Pfizer has been developing vaccines that helped prevent antimicrobial resistance for decades, such as its vaccine for preventing invasive disease and pneumonia caused by dozens of streptococcus pneumoniae bacteria that spread by airborne droplets or by direct contact with infected saliva or mucus. These bacteria can lead to severe infections and, in some cases, even death.
However, Anderson said the company’s conjugate vaccine against pneumococcal diseases “is the most complex biological product ever made.”
Three factors for developing a vaccine
According to Kena Swanson, vice president for viral vaccines in Pfizer’s Research & Development department, three factors need to be understood when developing a new vaccine.

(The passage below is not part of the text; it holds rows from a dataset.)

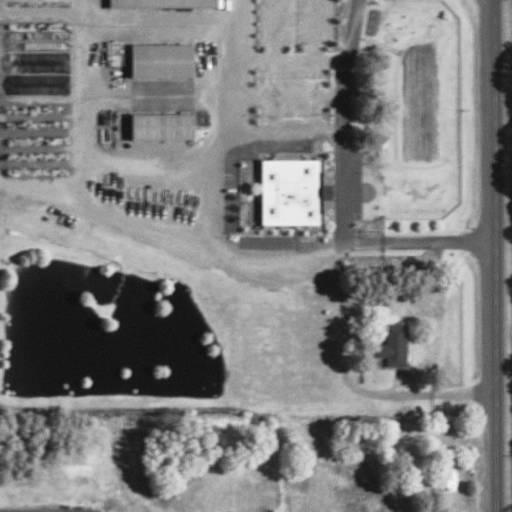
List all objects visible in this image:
building: (160, 2)
road: (161, 19)
road: (238, 30)
road: (275, 30)
road: (312, 30)
building: (162, 59)
road: (289, 91)
road: (233, 95)
building: (162, 125)
road: (210, 186)
building: (290, 190)
road: (343, 194)
road: (120, 213)
road: (496, 256)
building: (393, 344)
road: (354, 379)
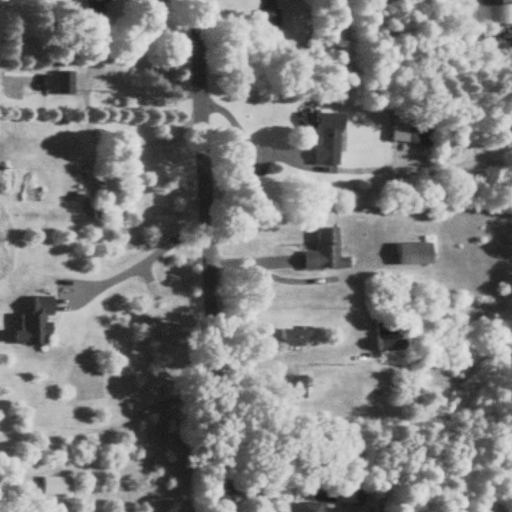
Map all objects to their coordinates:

“We are always trying to understand No. 1 the medical need, and No. 2 is a technical path forward. So, understanding the science, and for some of those diseases with antimicrobial resistance, understanding the right antigens representing that pathogen might elicit a protective immune response. No. 3, is understanding the best way to present these antigens to the immune system,” she said.
In the case of SARS-CoV-2, scientists could characterize the antigen so that they could faithfully reproduce them in a way that they were presented naturally on the virus. However, doing this can be more challenging with bacterial protein antigens, Swanson said.
“We have a lot of understanding, but there is still more to be done,” she added, highlighting that there has been only one Phase I clinical trial for chlamydia, for example. In part, this is because the disease was genetically intractable for decades. As a result, it was only in the last 10 years that scientists have been able to tease out what genes are essential and critical for infection versus not to help further guide vaccine design.
“Even the thought of using mRNA as a molecule in a vaccine was not something that happened immediately. Instead, this process took thousands of scientists over many years to understand the mRNA piece, the lipid nanoparticle piece, and the antigen design piece,” Swanson stressed.
“These three important discoveries happened to be present at the right time when that virus emerged,” she added. “Difficult things take incremental discoveries over time that you hope will lead to that big ‘aha moment’ and something successful. That worked for COVID. With some of these other diseases and antimicrobial resistance, we need more time to have that understanding.”
On this note, Peer agreed: “We have a very valid proof of understanding,” he said. “Now we have to choose the right bacteria.”